As long as the app sticks to the terms to which you agreed, why shouldn’t you get those chinos?
Thus contentions that ‘the consumer doesn’t want to be tracked’ or ‘the consumer doesn’t want his search history kept on record longer than X amount of time’ unravel in light of the fact that some consumers do in fact want just that.
Regarding the ‘interests of the consumer’, in this writer’s mind there’s really only one consumer interest that seems to hold true for all consumer at all times, and that is to simply ensure that the business on the other side of the transaction holds up its end of the deal. In short, not to dictate which terms of privacy a mobile app or web service is allowed to offer me but rather to simply make sure that he stays within the bounds of the original conditions to which I agreed.
(Note: This writer perceives a market niche for a mobile app that provides users with a quick overview and/or detailed breakdown of the privacy terms of other apps. “¦ Takers?)
The last problem I would like to point out — though not the last I can think of — regarding the using MSP is similar to the problem of defining a ‘collective consumer’.
Essentially, we can ask the same question in regards to businesses representatives that we asked about representative ‘stakeholders’ of the consumer: Are the business stakeholders sitting at the MSP negotiating table really representative of the business community at large?
Let’s assume for a second, that somehow the hundreds of small businesses and independent Web entrepreneurs were actually given a seat at the (extremely large) negotiating table and managed to find the resources in their meager budgets to spend weeks or months wheeling and dealing with the big-shots in D.C. Do we have any reason to believe that their voices will carry the same weight as those of, say, a handful of the Silicon Valley giants?
Of course not. Not only do Google, Microsoft, Apple and other giants enjoy the advantage of having economies of scale — meaning in this case that they have huge budgets and entire divisions of experts able to research, formulate and enunciate their ‘interests’ in legal and economic terms — but they also have the advantage of financial and political clout.
Thus it isn’t just that the blue-chip tech companies will be able to state their case in a more persuasive and informed manner than the little entrepreneurs, but they are also in a position to more effectively pull the necessary strings needed to get the stakeholders on the other side of the table (i.e. politicians, technocrats and consumer advocates) to see things their way.
The situation this presents seems reminiscent of the early days of so-called trust-busting in the U.S. — a misnomer if ever there was one — where the steel and railroad magnates got together with politicians to design the rules that would govern their industries. The result was a Pandora’s box of ‘anti-trust’ laws that actually served to stifle and choke out small competitors who sought to challenge the market dominance of the industries’ Goliaths.

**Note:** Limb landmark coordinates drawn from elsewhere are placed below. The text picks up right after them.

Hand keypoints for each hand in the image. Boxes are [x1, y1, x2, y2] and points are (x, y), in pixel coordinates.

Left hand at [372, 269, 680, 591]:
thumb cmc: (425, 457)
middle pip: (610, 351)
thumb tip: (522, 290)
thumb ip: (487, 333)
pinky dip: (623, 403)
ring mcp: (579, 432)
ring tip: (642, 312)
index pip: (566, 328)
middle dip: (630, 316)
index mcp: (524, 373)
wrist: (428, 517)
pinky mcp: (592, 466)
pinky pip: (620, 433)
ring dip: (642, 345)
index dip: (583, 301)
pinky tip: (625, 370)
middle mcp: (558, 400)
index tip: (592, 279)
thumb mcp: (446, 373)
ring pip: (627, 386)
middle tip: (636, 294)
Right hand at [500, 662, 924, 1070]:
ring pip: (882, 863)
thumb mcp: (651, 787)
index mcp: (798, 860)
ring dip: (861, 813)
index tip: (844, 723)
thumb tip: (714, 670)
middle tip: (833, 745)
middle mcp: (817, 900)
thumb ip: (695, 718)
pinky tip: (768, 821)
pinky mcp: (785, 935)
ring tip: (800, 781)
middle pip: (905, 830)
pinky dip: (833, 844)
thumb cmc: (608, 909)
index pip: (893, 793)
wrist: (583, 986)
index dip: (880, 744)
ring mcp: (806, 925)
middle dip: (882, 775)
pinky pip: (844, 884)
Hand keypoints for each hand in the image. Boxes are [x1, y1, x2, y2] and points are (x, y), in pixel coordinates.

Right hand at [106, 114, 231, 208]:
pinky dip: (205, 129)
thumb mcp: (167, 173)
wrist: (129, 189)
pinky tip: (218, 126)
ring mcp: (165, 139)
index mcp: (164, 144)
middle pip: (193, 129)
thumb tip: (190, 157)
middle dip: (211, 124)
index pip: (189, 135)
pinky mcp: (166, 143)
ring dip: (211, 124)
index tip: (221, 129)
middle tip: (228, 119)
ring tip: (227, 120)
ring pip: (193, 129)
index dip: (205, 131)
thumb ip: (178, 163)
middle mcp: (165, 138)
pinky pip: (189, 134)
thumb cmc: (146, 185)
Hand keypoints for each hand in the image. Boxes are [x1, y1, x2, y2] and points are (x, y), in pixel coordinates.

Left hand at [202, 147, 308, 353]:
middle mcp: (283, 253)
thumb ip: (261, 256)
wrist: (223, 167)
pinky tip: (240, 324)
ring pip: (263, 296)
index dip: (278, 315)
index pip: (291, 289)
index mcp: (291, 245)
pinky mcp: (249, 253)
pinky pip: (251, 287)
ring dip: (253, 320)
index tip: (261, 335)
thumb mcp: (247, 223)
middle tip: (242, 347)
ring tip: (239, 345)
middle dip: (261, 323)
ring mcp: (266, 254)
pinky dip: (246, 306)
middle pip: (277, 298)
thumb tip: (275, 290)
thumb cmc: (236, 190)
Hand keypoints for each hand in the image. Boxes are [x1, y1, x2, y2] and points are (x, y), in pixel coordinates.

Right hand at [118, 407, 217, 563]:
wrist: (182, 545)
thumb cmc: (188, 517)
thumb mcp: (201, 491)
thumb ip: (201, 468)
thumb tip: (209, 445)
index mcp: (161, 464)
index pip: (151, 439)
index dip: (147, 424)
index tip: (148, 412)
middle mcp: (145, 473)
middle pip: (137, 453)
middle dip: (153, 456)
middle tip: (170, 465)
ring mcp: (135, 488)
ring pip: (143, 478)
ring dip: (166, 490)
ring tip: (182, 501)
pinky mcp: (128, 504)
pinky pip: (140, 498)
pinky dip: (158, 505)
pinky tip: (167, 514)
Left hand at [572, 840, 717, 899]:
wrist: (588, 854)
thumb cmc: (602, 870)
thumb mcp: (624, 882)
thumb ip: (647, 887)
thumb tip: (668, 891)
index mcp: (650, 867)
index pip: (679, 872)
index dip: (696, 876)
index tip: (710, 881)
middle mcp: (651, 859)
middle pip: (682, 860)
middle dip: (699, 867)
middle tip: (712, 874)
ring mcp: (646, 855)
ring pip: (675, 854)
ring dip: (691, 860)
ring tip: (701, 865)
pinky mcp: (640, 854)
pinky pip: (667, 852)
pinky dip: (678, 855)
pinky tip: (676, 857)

Thus for all the laudatory talk about the transparency and fairness of multi-stakeholder processes, why in the world would this process be any more transparent or fair than, say, a session of Congress, where deals on legislation are often made behind closed doors long before a bill goes to the floor for a vote?
In closing, consumers and users of the products and services from which our politicians and professional do-gooders would like to protect us need to be aware that the enchanting multi-stakeholder process theory will inevitably turn into a far less charming and sordid reality once it convenes.